The Hydrogen Bank funding will initially be focused on domestic hydrogen production, but may later expand to include international hydrogen production, Rosen said. In this regard, the EC is mindful that the design must align with Germany’s state-level H2 Global scheme, which is tendering for hydrogen supply on behalf of the country’s major hydrogen buyers.

In fact, the EC is considering implementing H2 Global’s double-auction scheme, where hydrogen tendered at the lowest possible price from producing countries under 10 year contracts, and then auctioned off again for the highest possible price in Europe.

“The initial focus is on domestic production, but we need to look at imports,” Rosen told Hydrogen Insight. “But obviously project risks if you are abroad are different so we’re really at the initial stage of exploring it. This is just one element along a very important funding resources and instruments we have created.”

Carbon contracts for difference

CfDs, in which developers are guaranteed a long-term fixed price for the energy they produce, with the difference between that and the wholesale price either topped up by the state or paid back by the developer, have long been established in the European energy markets as an effective tool for underwriting investment in capital intensive low-carbon projects, such as wind or solar farms.

Often CfDs are agreed via an auction process, in which producers bid for a contract with the lowest fixed price they can offer.

By comparison CCfDs are relatively new and would hinge on developers and state or EU-level regulators agreeing a long-term carbon price —most likely via an auction process — that would make the project economically viable and also accurately reflects the carbon abatement potential of the project. If the actual carbon price is lower, then the EU or state would top it up, if it is higher, the developer would pay back the difference.

The goal of contracts for difference is to provide long-term revenue certainty for projects that will smooth access to project financing, as well as allowing them compete with their polluting counterparts —in this case grey hydrogen made with fossil gas.

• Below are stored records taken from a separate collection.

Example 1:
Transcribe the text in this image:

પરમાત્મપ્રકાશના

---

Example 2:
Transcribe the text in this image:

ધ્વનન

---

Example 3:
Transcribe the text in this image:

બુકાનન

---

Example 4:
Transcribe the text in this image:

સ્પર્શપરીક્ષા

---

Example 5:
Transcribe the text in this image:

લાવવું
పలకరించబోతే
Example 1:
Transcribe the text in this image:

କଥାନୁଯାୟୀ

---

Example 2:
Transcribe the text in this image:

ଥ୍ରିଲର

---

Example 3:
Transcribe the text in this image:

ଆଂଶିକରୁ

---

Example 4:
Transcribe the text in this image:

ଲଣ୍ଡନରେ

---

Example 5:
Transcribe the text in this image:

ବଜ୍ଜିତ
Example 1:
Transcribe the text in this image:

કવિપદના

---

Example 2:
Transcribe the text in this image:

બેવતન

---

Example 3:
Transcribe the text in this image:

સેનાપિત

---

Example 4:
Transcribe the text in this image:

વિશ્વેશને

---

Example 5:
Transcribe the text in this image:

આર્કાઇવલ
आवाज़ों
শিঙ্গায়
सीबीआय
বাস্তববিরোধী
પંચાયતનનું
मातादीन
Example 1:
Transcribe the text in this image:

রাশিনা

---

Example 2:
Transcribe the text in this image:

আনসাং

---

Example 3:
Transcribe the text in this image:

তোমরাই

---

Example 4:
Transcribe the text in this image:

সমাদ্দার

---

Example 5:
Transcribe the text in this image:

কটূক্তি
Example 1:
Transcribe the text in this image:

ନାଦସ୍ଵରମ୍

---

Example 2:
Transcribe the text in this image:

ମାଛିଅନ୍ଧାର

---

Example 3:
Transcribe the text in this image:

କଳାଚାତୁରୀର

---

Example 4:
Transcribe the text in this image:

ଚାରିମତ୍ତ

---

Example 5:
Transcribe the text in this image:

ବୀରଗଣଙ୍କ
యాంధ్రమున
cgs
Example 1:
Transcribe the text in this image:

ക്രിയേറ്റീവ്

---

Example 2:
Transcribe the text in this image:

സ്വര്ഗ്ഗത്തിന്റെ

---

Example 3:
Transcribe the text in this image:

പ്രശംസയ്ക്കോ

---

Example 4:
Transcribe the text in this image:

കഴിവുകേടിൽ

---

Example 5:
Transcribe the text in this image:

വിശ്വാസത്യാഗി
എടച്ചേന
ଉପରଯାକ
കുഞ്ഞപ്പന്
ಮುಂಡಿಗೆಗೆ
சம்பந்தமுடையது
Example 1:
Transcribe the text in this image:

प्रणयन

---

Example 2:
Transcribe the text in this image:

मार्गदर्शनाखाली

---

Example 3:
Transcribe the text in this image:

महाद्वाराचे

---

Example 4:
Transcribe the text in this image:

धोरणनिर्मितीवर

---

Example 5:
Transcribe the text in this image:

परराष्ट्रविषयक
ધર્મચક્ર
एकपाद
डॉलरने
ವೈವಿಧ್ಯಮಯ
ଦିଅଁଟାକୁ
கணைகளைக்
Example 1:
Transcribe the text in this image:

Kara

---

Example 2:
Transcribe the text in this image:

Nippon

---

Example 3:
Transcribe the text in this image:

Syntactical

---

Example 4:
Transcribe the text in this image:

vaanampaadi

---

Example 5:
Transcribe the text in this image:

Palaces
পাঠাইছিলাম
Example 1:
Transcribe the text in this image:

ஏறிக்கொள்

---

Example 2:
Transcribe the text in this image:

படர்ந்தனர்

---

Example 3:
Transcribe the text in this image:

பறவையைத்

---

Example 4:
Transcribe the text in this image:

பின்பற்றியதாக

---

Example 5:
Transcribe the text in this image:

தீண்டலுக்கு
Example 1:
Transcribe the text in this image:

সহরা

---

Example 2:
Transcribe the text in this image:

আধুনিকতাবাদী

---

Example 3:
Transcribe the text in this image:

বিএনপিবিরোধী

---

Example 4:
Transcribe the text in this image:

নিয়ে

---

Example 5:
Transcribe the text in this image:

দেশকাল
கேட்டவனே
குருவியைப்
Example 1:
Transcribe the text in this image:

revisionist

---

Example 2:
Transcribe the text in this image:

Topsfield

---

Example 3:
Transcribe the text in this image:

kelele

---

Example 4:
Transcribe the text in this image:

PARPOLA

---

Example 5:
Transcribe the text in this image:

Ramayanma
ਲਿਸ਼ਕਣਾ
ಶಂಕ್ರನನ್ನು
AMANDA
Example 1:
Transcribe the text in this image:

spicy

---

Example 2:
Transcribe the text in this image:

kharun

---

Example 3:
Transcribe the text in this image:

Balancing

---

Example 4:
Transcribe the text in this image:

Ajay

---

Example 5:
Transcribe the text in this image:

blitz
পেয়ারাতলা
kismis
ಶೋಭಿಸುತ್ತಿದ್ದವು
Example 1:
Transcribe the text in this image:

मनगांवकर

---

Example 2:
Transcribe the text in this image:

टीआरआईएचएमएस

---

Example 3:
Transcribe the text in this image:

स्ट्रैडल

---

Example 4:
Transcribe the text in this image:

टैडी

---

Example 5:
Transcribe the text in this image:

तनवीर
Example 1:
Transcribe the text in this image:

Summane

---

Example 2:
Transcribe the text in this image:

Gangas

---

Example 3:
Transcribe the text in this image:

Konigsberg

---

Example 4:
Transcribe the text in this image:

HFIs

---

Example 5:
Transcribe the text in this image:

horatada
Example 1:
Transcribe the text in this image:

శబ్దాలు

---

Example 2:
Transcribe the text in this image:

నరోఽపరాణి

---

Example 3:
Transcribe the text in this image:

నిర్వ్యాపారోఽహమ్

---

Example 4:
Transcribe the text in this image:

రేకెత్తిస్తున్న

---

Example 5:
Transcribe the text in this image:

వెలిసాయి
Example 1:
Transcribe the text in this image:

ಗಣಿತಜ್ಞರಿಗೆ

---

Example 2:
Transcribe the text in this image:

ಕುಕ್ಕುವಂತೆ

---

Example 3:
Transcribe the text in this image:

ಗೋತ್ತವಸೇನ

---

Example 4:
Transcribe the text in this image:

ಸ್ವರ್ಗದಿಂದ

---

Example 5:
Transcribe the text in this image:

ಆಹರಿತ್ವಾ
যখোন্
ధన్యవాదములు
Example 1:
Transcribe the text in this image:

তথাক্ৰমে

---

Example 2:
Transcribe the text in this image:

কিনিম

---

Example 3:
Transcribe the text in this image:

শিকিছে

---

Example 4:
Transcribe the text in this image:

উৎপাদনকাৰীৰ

The EU has yet to agree or implement a system design for CCfDs, but it is currently overhauling the regulation for its carbon market, the Emissions Trading System (ETS), to accommodate the new mechanism.

A total of €3bn has been made available from the Innovation Fund to directly finance the Hydrogen Bank but the overhaul of the ETS would widen the scope of the Fund to include CCfD auctions within the ETS framework. It is as yet unclear whether this regulatory change would also increase the long-term funding.